DOCUMENT SEGMENT:
The dynamics of the relationship between Pakistan and the U.S. described in the cable were subsequently borne out by events. In the cable, the U.S. objects to Khan’s foreign policy on the Ukraine war. Those positions were quickly reversed after his removal, which was followed, as promised in the meeting, by a warming between the U.S. and Pakistan.

The diplomatic meeting came two weeks after the Russian invasion of Ukraine, which launched as Khan was en route to Moscow, a visit that infuriated Washington.

On March 2, just days before the meeting, Lu had been questioned at a Senate Foreign Relations Committee hearing over the neutrality of India, Sri Lanka, and Pakistan in the Ukraine conflict. In response to a question from Sen. Chris Van Hollen, D-Md., about a recent decision by Pakistan to abstain from a United Nations resolution condemning Russia’s role in the conflict, Lu said, “Prime Minister Khan has recently visited Moscow, and so I think we are trying to figure out how to engage specifically with the Prime Minister following that decision.” Van Hollen appeared to be indignant that officials from the State Department were not in communication with Khan about the issue.

The day before the meeting, Khan addressed a rally and responded directly to European calls that Pakistan rally behind Ukraine. “Are we your slaves?” Khan thundered to the crowd. “What do you think of us? That we are your slaves and that we will do whatever you ask of us?” he asked. “We are friends of Russia, and we are also friends of the United States. We are friends of China and Europe. We are not part of any alliance.” 

In the meeting, according to the document, Lu spoke in forthright terms about Washington’s displeasure with Pakistan’s stance in the conflict. The document quotes Lu saying that “people here and in Europe are quite concerned about why Pakistan is taking such an aggressively neutral position (on Ukraine), if such a position is even possible. It does not seem such a neutral stand to us.” Lu added that he had held internal discussions with the U.S. National Security Council and that “it seems quite clear that this is the Prime Minister’s policy.”

Lu then bluntly raises the issue of a no-confidence vote: “I think if the no-confidence vote against the Prime Minister succeeds, all will be forgiven in Washington because the Russia visit is being looked at as a decision by the Prime Minister,” Lu said, according to the document. “Otherwise,” he continued, “I think it will be tough going ahead.”

Lu warned that if the situation wasn’t resolved, Pakistan would be marginalized by its Western allies. “I cannot tell how this will be seen by Europe but I suspect their reaction will be similar,” Lu said, adding that Khan could face “isolation” by Europe and the U.S. should he remain in office.

GIVEN RECORDS:
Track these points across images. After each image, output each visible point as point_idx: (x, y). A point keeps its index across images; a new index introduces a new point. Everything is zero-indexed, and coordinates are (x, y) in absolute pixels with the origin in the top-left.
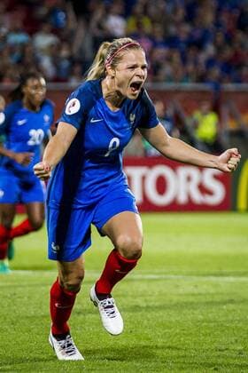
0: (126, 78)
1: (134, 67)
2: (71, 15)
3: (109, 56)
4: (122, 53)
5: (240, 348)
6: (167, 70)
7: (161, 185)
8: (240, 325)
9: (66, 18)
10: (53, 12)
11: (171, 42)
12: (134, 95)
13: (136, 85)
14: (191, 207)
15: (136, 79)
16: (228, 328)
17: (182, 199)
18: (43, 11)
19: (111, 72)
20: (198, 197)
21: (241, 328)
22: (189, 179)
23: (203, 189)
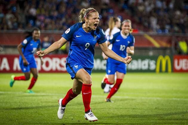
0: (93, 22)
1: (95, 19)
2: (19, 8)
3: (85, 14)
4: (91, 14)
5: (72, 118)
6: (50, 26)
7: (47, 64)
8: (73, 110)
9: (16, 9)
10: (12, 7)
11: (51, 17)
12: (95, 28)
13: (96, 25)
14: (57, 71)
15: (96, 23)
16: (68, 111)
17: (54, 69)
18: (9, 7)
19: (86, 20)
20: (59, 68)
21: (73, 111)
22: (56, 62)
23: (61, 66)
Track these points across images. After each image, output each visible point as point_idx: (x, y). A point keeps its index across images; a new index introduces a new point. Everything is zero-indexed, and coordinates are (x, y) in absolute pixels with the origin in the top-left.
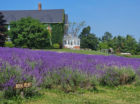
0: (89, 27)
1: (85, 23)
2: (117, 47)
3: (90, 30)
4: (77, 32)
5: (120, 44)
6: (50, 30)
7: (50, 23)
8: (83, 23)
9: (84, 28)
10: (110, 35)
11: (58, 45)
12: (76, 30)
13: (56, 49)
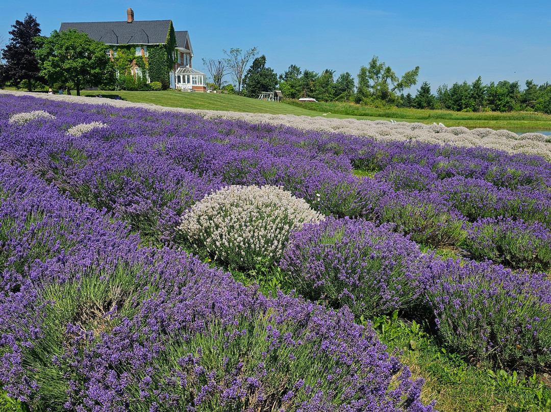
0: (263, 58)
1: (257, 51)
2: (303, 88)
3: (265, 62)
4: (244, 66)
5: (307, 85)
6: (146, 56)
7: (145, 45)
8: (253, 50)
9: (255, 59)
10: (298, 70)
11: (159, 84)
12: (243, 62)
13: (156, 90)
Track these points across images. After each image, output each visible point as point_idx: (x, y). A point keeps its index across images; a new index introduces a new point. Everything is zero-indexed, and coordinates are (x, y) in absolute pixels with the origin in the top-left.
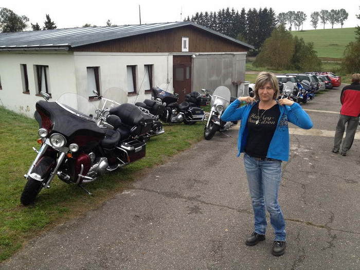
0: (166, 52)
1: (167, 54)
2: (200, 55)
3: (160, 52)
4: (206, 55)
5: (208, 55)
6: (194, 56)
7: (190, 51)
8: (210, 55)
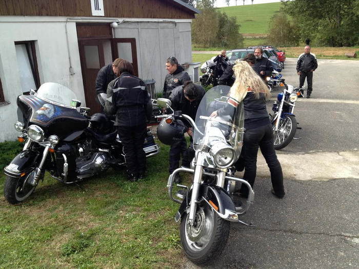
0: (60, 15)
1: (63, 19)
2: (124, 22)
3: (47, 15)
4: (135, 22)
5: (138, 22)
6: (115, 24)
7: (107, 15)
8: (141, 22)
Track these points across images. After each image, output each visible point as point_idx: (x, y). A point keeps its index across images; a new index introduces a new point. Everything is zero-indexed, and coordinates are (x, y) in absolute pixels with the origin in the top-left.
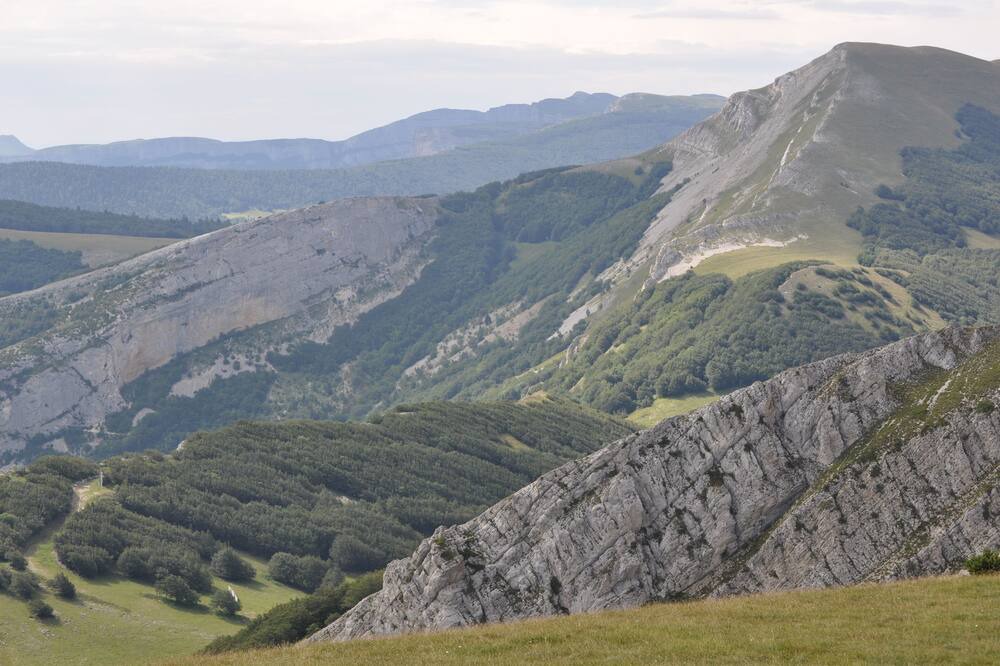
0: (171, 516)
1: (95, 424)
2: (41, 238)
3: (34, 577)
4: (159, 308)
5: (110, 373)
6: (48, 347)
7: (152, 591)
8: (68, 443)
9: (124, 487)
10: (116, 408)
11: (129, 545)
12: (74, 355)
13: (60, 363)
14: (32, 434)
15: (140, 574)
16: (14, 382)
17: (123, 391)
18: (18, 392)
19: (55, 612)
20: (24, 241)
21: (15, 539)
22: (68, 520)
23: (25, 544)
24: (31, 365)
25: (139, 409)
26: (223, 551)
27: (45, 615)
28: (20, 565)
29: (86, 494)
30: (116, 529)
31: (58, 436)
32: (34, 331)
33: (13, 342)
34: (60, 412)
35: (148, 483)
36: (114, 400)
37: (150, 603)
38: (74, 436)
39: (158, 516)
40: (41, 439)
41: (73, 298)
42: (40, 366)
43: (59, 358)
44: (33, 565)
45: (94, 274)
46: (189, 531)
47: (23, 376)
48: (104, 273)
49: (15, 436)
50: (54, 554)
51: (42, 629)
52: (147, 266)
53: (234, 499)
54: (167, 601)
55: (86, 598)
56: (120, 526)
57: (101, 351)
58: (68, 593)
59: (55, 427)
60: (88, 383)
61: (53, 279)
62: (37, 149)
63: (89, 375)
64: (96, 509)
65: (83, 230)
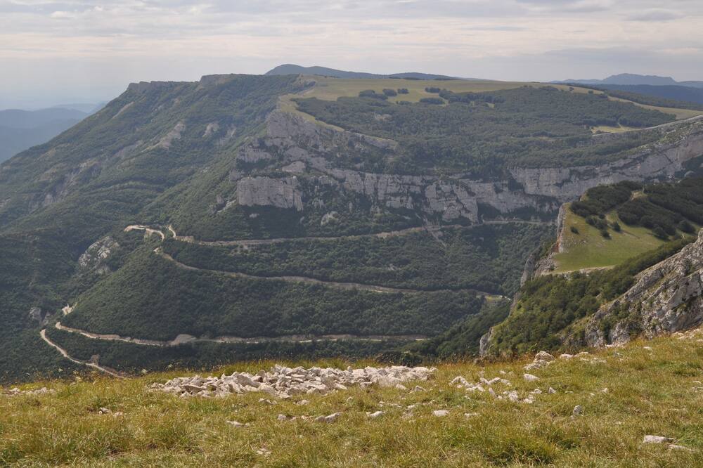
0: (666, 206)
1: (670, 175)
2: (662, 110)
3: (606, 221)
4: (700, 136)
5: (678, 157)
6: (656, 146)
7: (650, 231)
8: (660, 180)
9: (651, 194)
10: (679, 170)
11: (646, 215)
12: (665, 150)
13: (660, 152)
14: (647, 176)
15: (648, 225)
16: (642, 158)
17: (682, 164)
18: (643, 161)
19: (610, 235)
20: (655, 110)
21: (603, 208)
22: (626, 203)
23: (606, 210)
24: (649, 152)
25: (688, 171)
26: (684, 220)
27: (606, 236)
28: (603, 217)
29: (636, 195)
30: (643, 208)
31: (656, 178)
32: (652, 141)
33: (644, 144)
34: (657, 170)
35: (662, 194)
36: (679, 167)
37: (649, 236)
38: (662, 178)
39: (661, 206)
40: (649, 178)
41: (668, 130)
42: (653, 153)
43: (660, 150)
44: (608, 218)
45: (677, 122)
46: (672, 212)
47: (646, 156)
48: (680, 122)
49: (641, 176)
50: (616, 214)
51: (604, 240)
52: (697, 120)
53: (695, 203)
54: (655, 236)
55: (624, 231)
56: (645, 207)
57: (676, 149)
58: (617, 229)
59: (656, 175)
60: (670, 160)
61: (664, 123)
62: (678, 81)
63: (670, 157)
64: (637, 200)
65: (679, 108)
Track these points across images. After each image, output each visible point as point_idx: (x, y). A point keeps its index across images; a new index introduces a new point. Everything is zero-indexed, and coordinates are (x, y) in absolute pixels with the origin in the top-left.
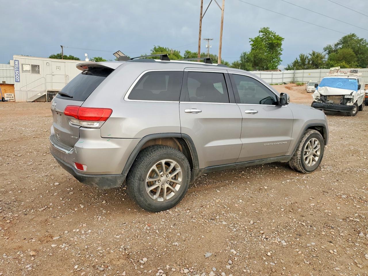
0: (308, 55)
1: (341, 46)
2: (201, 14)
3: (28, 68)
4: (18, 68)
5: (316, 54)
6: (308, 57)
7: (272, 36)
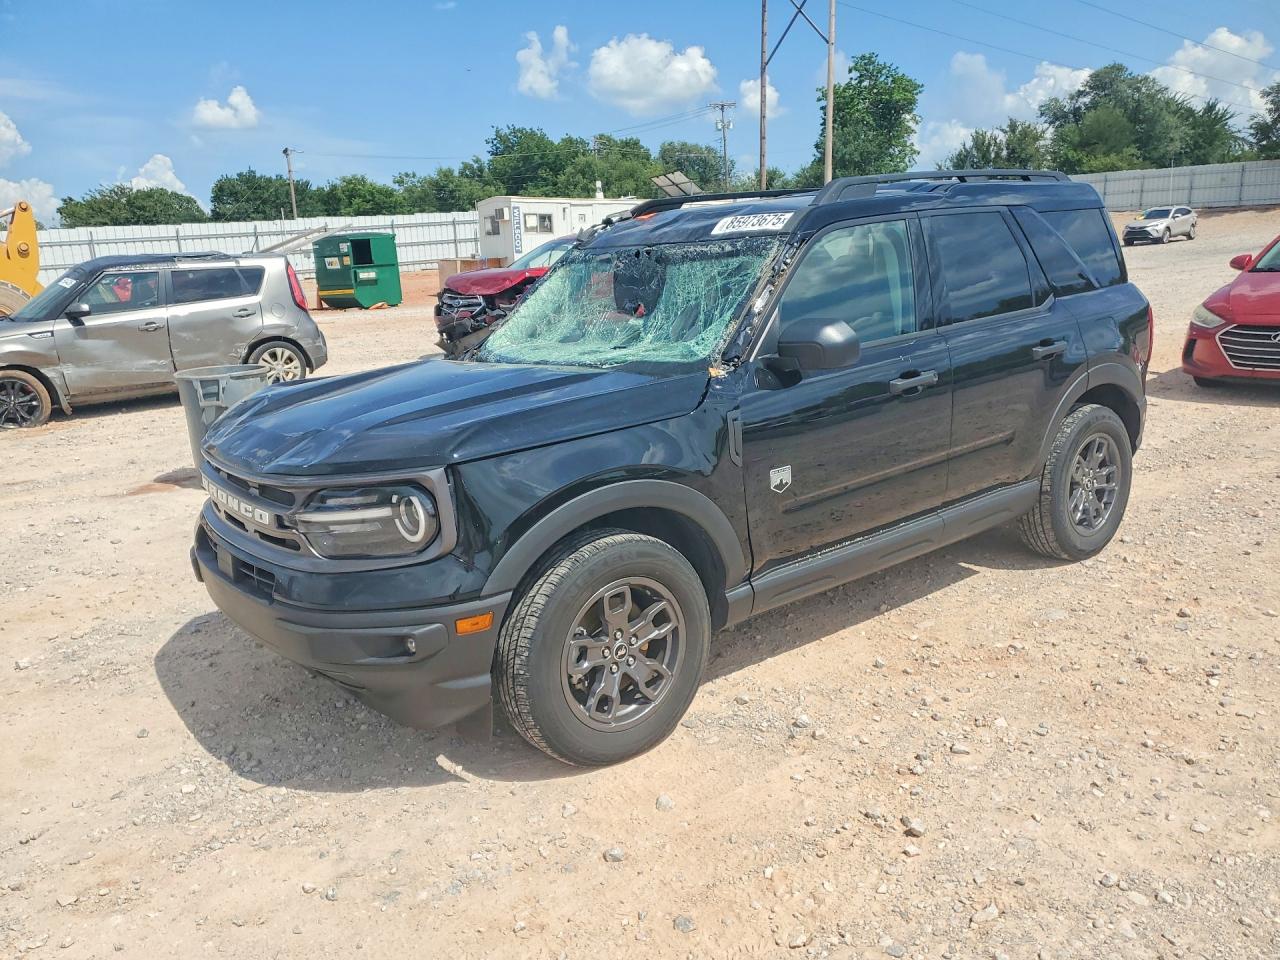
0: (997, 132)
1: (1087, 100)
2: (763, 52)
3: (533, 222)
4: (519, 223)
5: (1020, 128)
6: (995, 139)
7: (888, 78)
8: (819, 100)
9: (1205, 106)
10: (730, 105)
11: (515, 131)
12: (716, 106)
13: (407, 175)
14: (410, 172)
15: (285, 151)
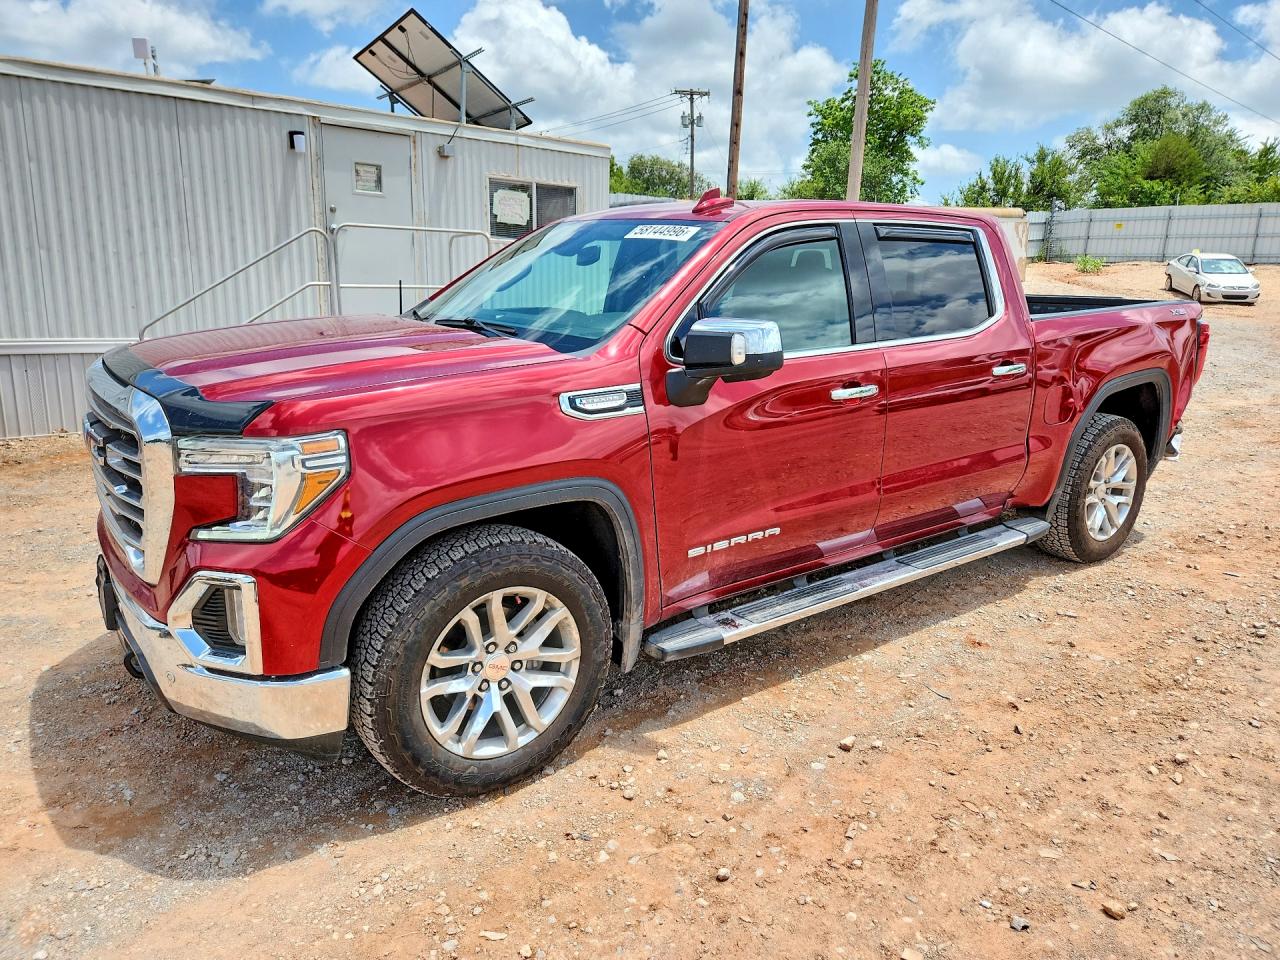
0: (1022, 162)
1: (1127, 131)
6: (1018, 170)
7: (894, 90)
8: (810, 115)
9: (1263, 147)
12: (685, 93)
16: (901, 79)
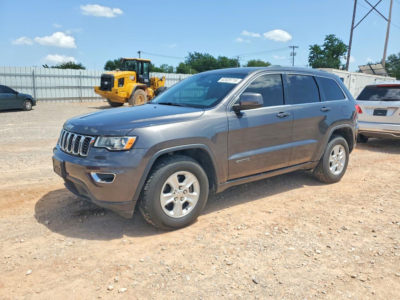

ASSIGNED TASK 1: In the passage on the U.S.-Pakistan diplomatic meeting, what did Lu say would happen in Washington if the no-confidence vote against the Prime Minister succeeded?
ASSIGNED TASK 2: Please carry on the passage on the U.S.-Pakistan diplomatic meeting, starting after its last sentence.

WRITTEN ANSWER 1: All would be forgiven in Washington.

WRITTEN ANSWER 2:
Asked about quotes from Lu in the Pakistani cable, State Department spokesperson Matthew Miller said, “Nothing in these purported comments shows the United States taking a position on who the leader of Pakistan should be.” Miller said he would not comment on private diplomatic discussions. 

The Pakistani ambassador responded by expressing frustration with the lack of engagement from U.S. leadership: “This reluctance had created a perception in Pakistan that we were being ignored or even taken for granted. There was also a feeling that while the U.S. expected Pakistan’s support on all issues that were important to the U.S., it did not reciprocate.” 

The discussion concluded, according to the document, with the Pakistani ambassador expressing his hope that the issue of the Russia-Ukraine war would not “impact our bilateral ties.” Lu told him that the damage was real but not fatal, and with Khan gone, the relationship could go back to normal. “I would argue that it has already created a dent in the relationship from our perspective,” Lu said, again raising the “political situation” in Pakistan. “Let us wait for a few days to see whether the political situation changes, which would mean that we would not have a big disagreement about this issue and the dent would go away very quickly. Otherwise, we will have to confront this issue head on and decide how to manage it.”

The day after the meeting, on March 8, Khan’s opponents in Parliament moved forward with a key procedural step toward the no-confidence vote.

“Khan’s fate wasn’t sealed at the time that this meeting took place, but it was tenuous,” said Arif Rafiq, a non-resident scholar at the Middle East Institute and specialist on Pakistan. “What you have here is the Biden administration sending a message to the people that they saw as Pakistan’s real rulers, signaling to them that things will better if he is removed from power.”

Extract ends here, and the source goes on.